Recorded data
BEGIN

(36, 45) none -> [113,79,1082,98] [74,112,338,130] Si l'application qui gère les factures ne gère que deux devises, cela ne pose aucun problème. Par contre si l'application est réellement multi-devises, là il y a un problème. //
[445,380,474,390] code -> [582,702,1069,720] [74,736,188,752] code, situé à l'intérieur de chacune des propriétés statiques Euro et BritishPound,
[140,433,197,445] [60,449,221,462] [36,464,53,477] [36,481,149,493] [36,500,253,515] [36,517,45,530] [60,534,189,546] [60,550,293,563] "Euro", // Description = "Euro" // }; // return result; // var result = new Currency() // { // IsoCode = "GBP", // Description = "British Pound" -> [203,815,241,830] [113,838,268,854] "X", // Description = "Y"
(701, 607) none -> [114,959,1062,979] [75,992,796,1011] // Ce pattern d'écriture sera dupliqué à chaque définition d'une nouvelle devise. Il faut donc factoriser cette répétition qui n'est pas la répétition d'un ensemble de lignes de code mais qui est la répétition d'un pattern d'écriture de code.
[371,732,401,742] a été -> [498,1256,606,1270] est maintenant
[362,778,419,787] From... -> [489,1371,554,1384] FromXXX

END
BEGIN

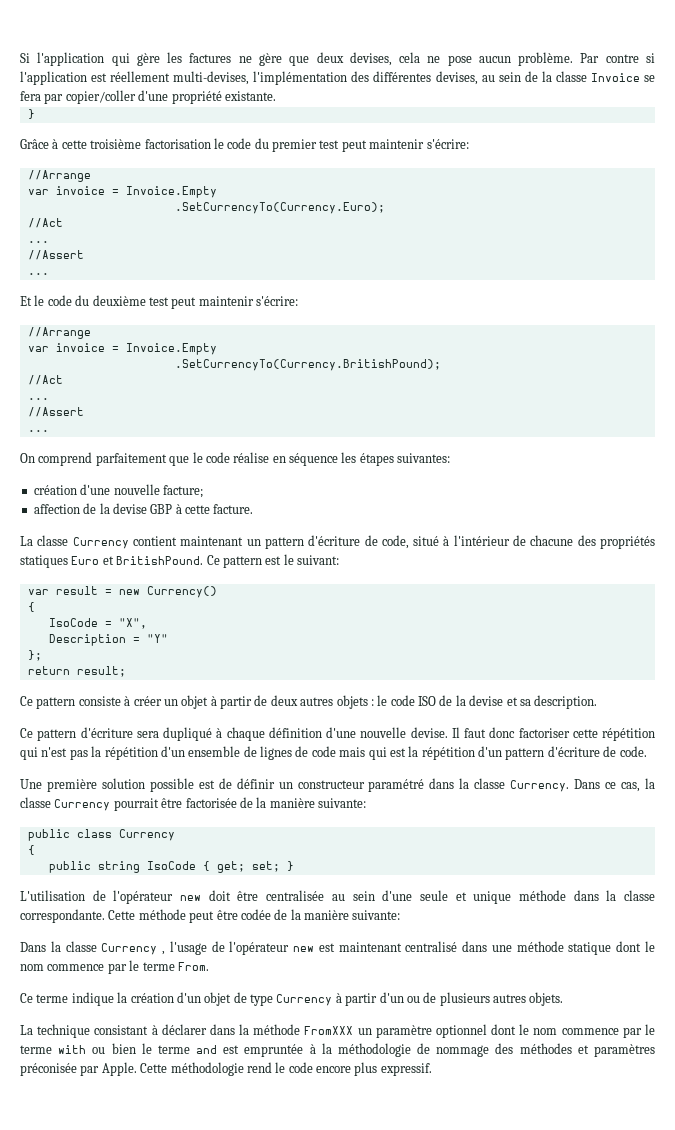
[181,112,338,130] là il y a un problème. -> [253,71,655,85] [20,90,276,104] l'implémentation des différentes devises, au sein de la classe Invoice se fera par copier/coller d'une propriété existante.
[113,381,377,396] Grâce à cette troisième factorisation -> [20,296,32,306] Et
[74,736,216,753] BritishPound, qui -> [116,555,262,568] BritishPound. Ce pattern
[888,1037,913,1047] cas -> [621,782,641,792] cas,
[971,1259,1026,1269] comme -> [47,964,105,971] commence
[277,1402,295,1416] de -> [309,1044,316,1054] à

END

_EXERCISE AIM_
Using the entries above, repeat only the lines from the one containing "(36, 45) none" through the one containing "[362,778,419,787] From... ->", end lines included.

_WRITTEN RESPONSE_
(36, 45) none -> [113,79,1082,98] [74,112,338,130] Si l'application qui gère les factures ne gère que deux devises, cela ne pose aucun problème. Par contre si l'application est réellement multi-devises, là il y a un problème. //
[445,380,474,390] code -> [582,702,1069,720] [74,736,188,752] code, situé à l'intérieur de chacune des propriétés statiques Euro et BritishPound,
[140,433,197,445] [60,449,221,462] [36,464,53,477] [36,481,149,493] [36,500,253,515] [36,517,45,530] [60,534,189,546] [60,550,293,563] "Euro", // Description = "Euro" // }; // return result; // var result = new Currency() // { // IsoCode = "GBP", // Description = "British Pound" -> [203,815,241,830] [113,838,268,854] "X", // Description = "Y"
(701, 607) none -> [114,959,1062,979] [75,992,796,1011] // Ce pattern d'écriture sera dupliqué à chaque définition d'une nouvelle devise. Il faut donc factoriser cette répétition qui n'est pas la répétition d'un ensemble de lignes de code mais qui est la répétition d'un pattern d'écriture de code.
[371,732,401,742] a été -> [498,1256,606,1270] est maintenant
[362,778,419,787] From... -> [489,1371,554,1384] FromXXX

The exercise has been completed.